#### WORK INSTRUCTION
Print the data below verbatim, leaving out the pictures.

#### DATA BLOCK
---

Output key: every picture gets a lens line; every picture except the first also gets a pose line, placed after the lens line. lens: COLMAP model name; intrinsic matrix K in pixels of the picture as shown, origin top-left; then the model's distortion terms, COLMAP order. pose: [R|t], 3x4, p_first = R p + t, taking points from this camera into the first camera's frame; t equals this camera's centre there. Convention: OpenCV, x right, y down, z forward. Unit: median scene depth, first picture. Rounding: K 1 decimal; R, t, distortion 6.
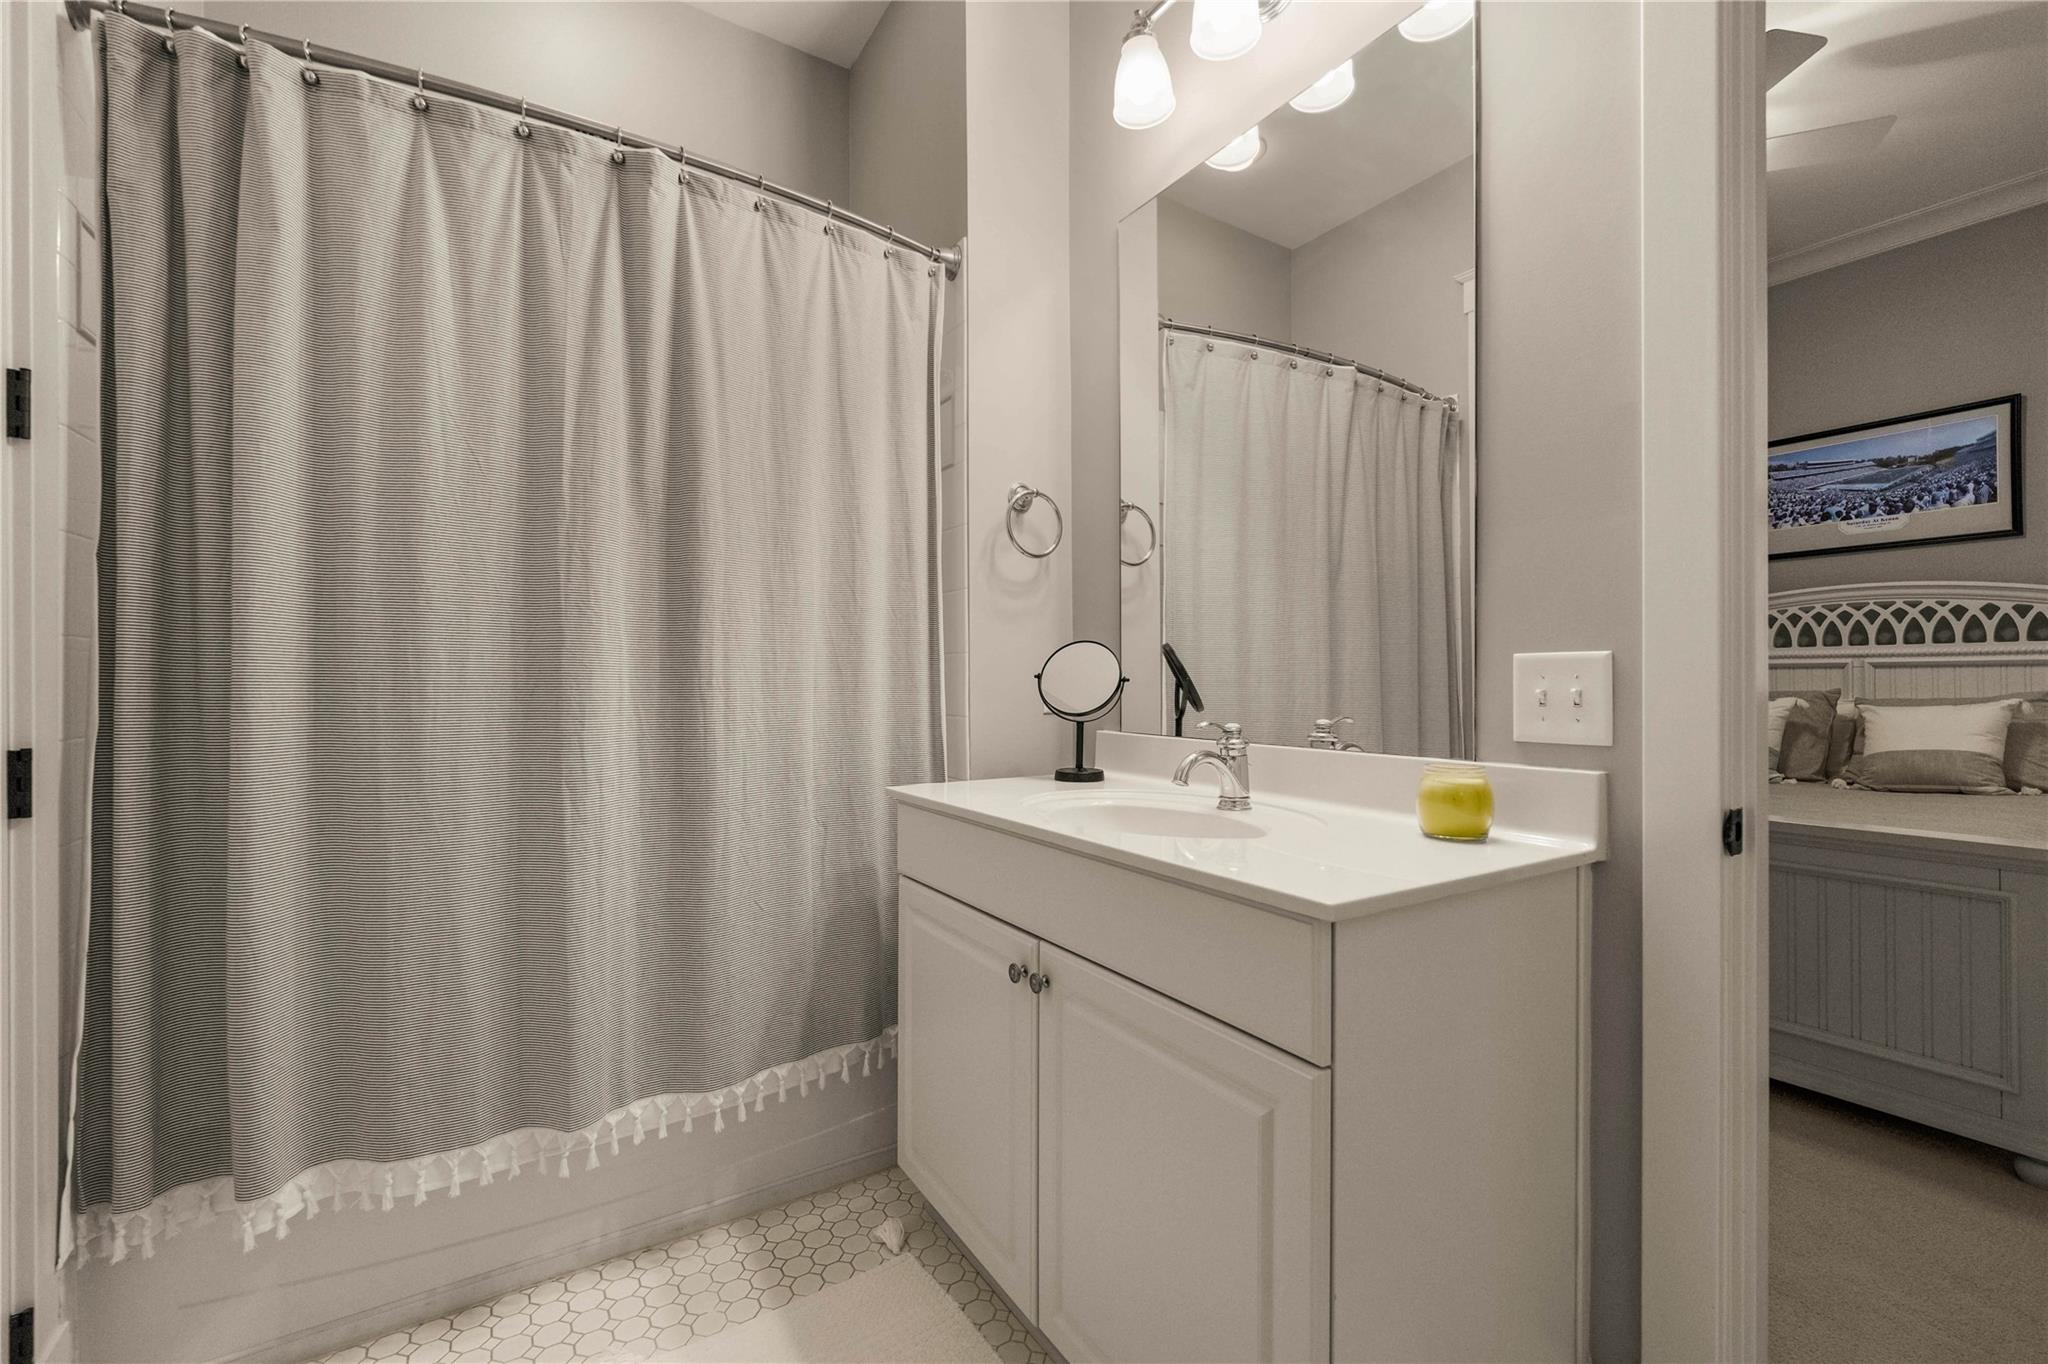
lens RADIAL K [[842.0, 0, 1029.5], [0, 842.0, 684.0], [0, 0, 1]] dist [0.000623, -0.000411]
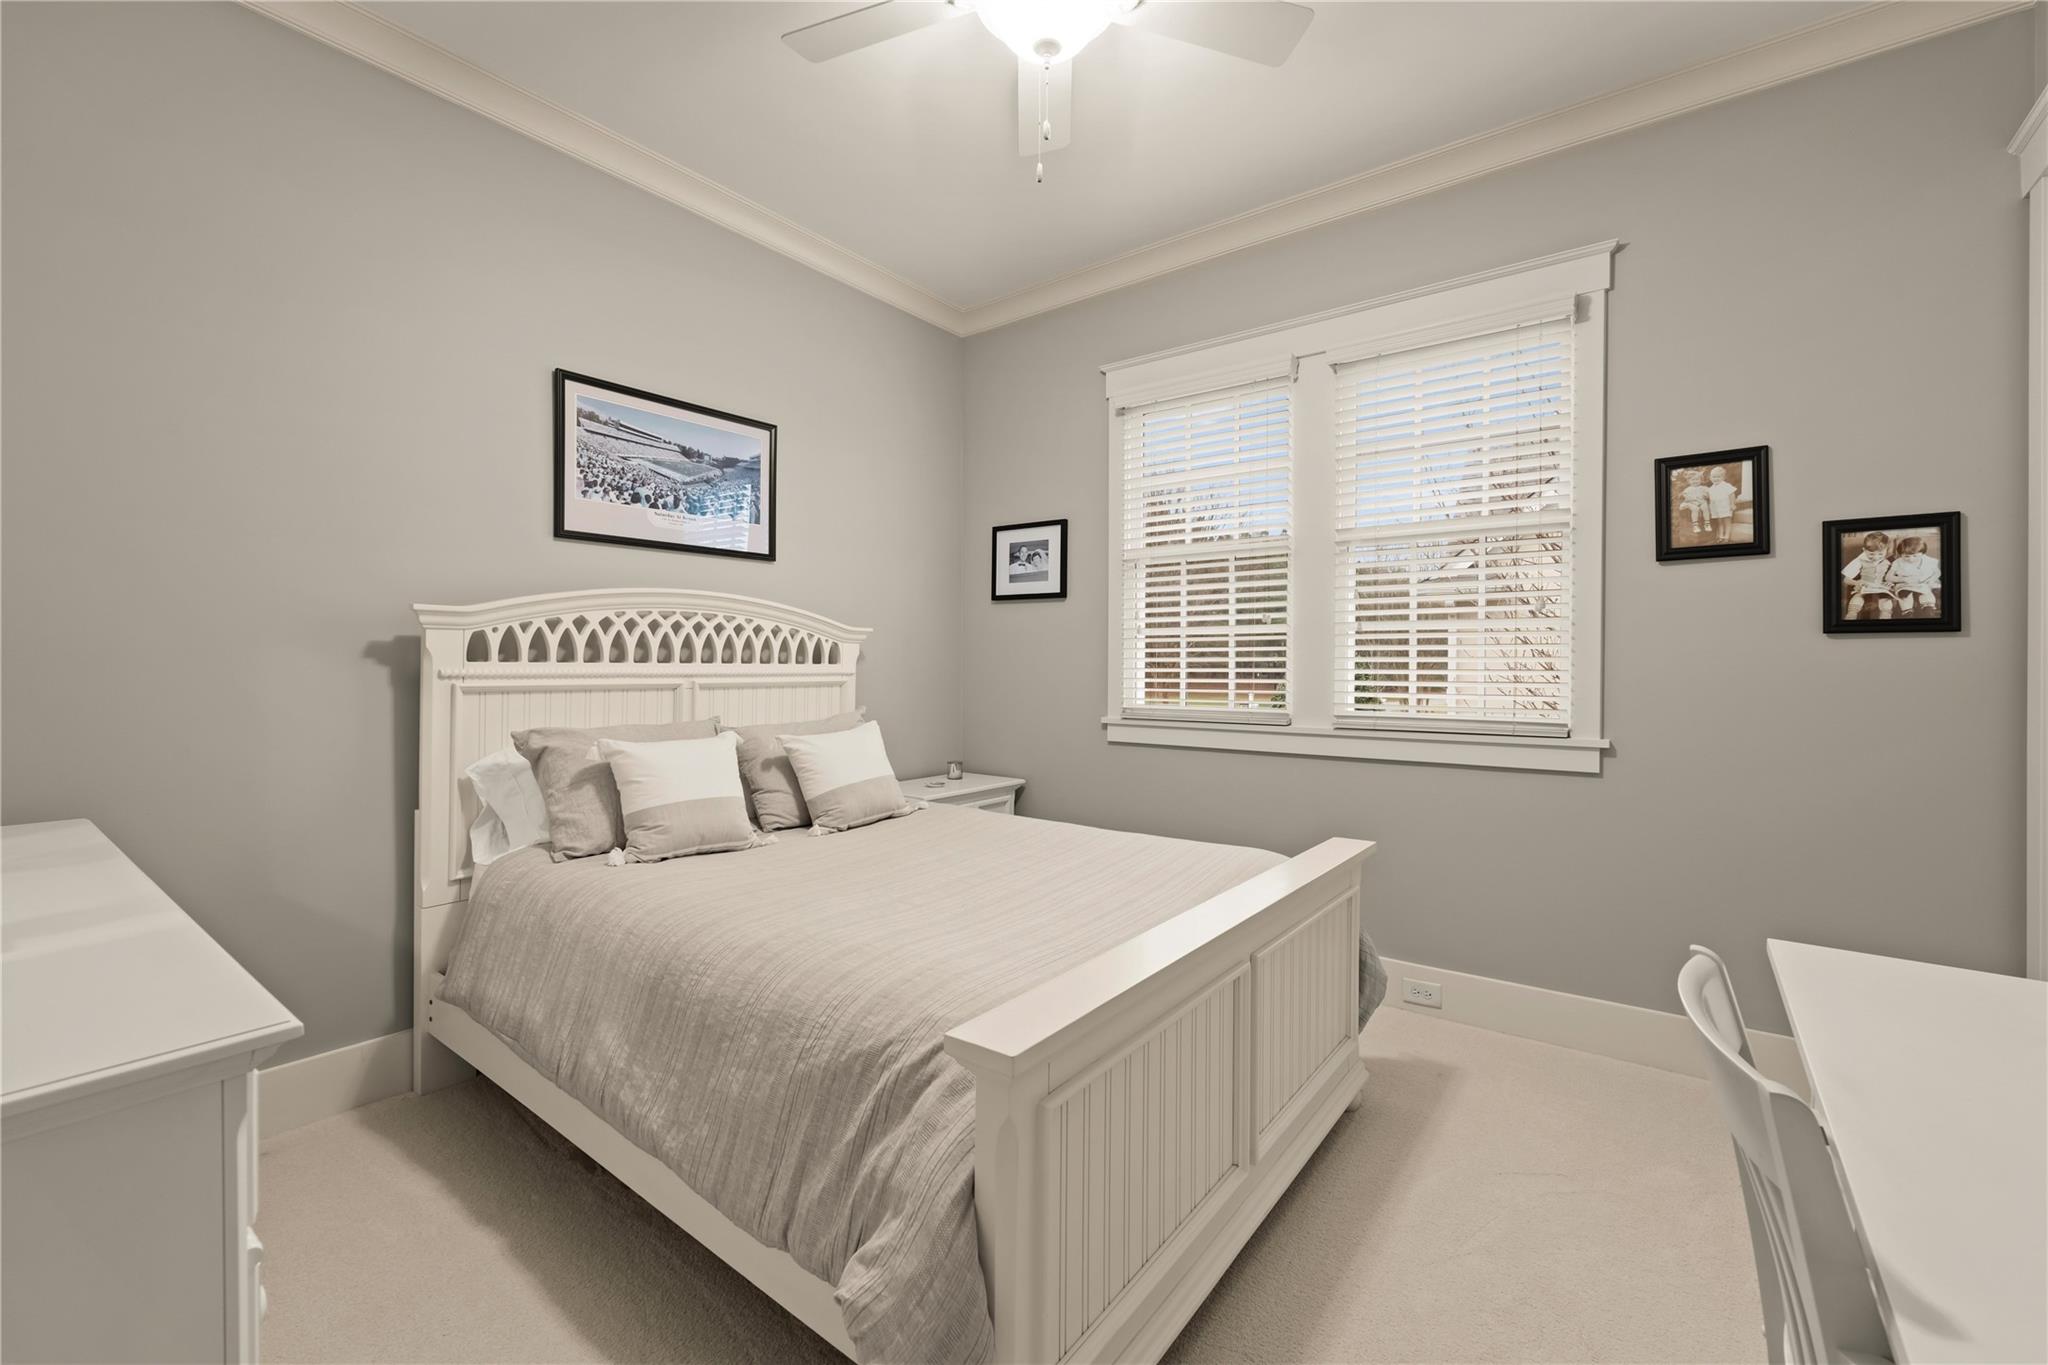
lens RADIAL K [[842.0, 0, 1029.5], [0, 842.0, 684.5], [0, 0, 1]] dist [0.000623, -0.000411]
pose [[-0.339668, -0.008676, 0.940505, 0.078549], [0.011095, 0.999851, 0.013231, -0.031273], [-0.940480, 0.014929, -0.339522, 0.954673]]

---

#### OUTPUT OF THE EXERCISE
Output key: every picture gets a lens line; every picture except the first also gets a pose line, placed after the lens line. lens: COLMAP model name; intrinsic matrix K in pixels of the picture as shown, origin top-left; then the model's distortion terms, COLMAP order. pose: [R|t], 3x4, p_first = R p + t, taking points from this camera into the first camera's frame; t equals this camera's centre there. Convention: OpenCV, x right, y down, z forward. Unit: median scene depth, first picture. Rounding: K 1 decimal; R, t, distortion 6.
lens RADIAL K [[842.0, 0, 1029.5], [0, 842.0, 684.0], [0, 0, 1]] dist [0.000623, -0.000411]
lens RADIAL K [[842.0, 0, 1029.5], [0, 842.0, 684.5], [0, 0, 1]] dist [0.000623, -0.000411]
pose [[-0.339668, -0.008676, 0.940505, 0.078549], [0.011095, 0.999851, 0.013231, -0.031273], [-0.940480, 0.014929, -0.339522, 0.954673]]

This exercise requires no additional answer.